Well, this is Terry and his magic... Oh, never mind, never mind. Let's, you know, this is a beautiful cut. Let's go back to the beginning of it for... You know, the music for my closing spiel. This is Desert of Ice.
[No speech for 30s.]
That's Schickele Mix for this week. Our program is made possible with funds provided by the Corporation for Public Broadcasting and by the National Endowment for the Arts, with additional support from the National Academy of Recording Arts and Sciences, and from this radio station and its members. Thank you, members. And not only that, our program is distributed by PRI, Public Radio International. We'll tell you in a moment how you can get an official playlist of all the music on today's program with album numbers and everything. Just refer to the program number. This is program number 128. And this is Peter Schickele saying goodbye and reminding you that it don't mean a thing if it ain't got that certain je ne sais quoi.

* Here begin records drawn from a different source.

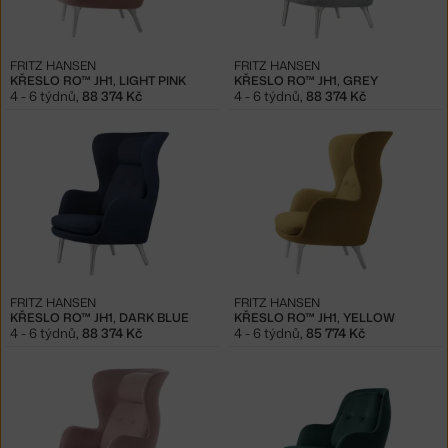
FRITZ HANSEN
FRITZ HANSEN
KŘESLO RO™ JH1, LIGHT PINK
KŘESLO RO™ JH1, GREY
4 - 6 týdnů
,
88 374 Kč
4 - 6 týdnů
,
88 374 Kč
FRITZ HANSEN
FRITZ HANSEN
KŘESLO RO™ JH1, DARK BLUE
KŘESLO RO™ JH1, YELLOW
4 - 6 týdnů
,
88 374 Kč
4 - 6 týdnů
,
85 774 Kč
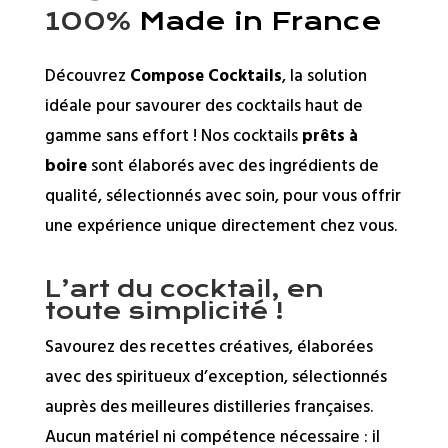
100%
Made in France
Découvrez
Compose Cocktails
, la solution
idéale pour savourer des cocktails haut de
gamme sans effort ! Nos cocktails
prêts à
boire
sont élaborés avec des ingrédients de
qualité, sélectionnés avec soin, pour vous offrir
une expérience unique directement chez vous.
L’art du cocktail, en
toute simplicité !
Savourez des recettes créatives, élaborées
avec des spiritueux d’exception, sélectionnés
auprès des meilleures distilleries françaises.
Aucun matériel ni compétence nécessaire : il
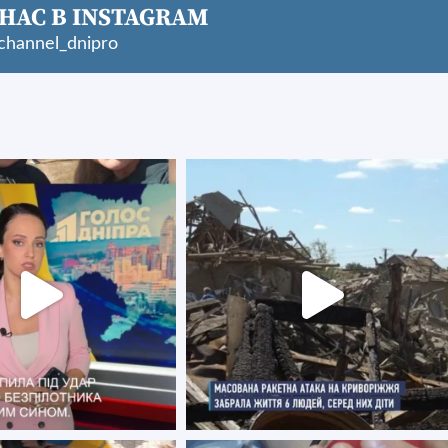
НАС В INSTAGRAM
hannel_dnipro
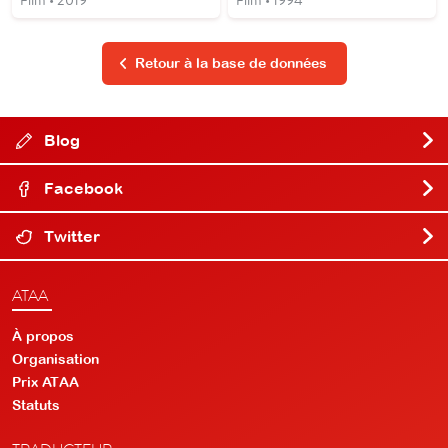
Retour à la base de données
Blog
Facebook
Twitter
ATAA
À propos
Organisation
Prix ATAA
Statuts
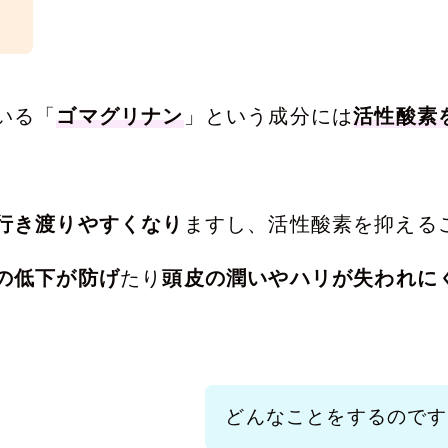
。
いる「
ゴマグリナン
」という成分には
活性酸素
行き渡りやすくなり
ますし、活性酸素を抑える
の低下が防げ
たり
頭皮の潤いやハリが失われに
どんなことをするのです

Like I said before, you're looking good. See you next week.
[No speech for 103s.]
If you'd like a copy of the playlist that Peter Schickele mentioned, send a stamped self-addressed envelope to Schickele Mix. That's S-C-H-I-C-K-E-L-E, Schickele Mix.
Care of Public Radio International, 100 North 6th Street, Suite 900A, Minneapolis, Minnesota, 55403.
This is program number 128, and the name of it, Sonic Boomerangs.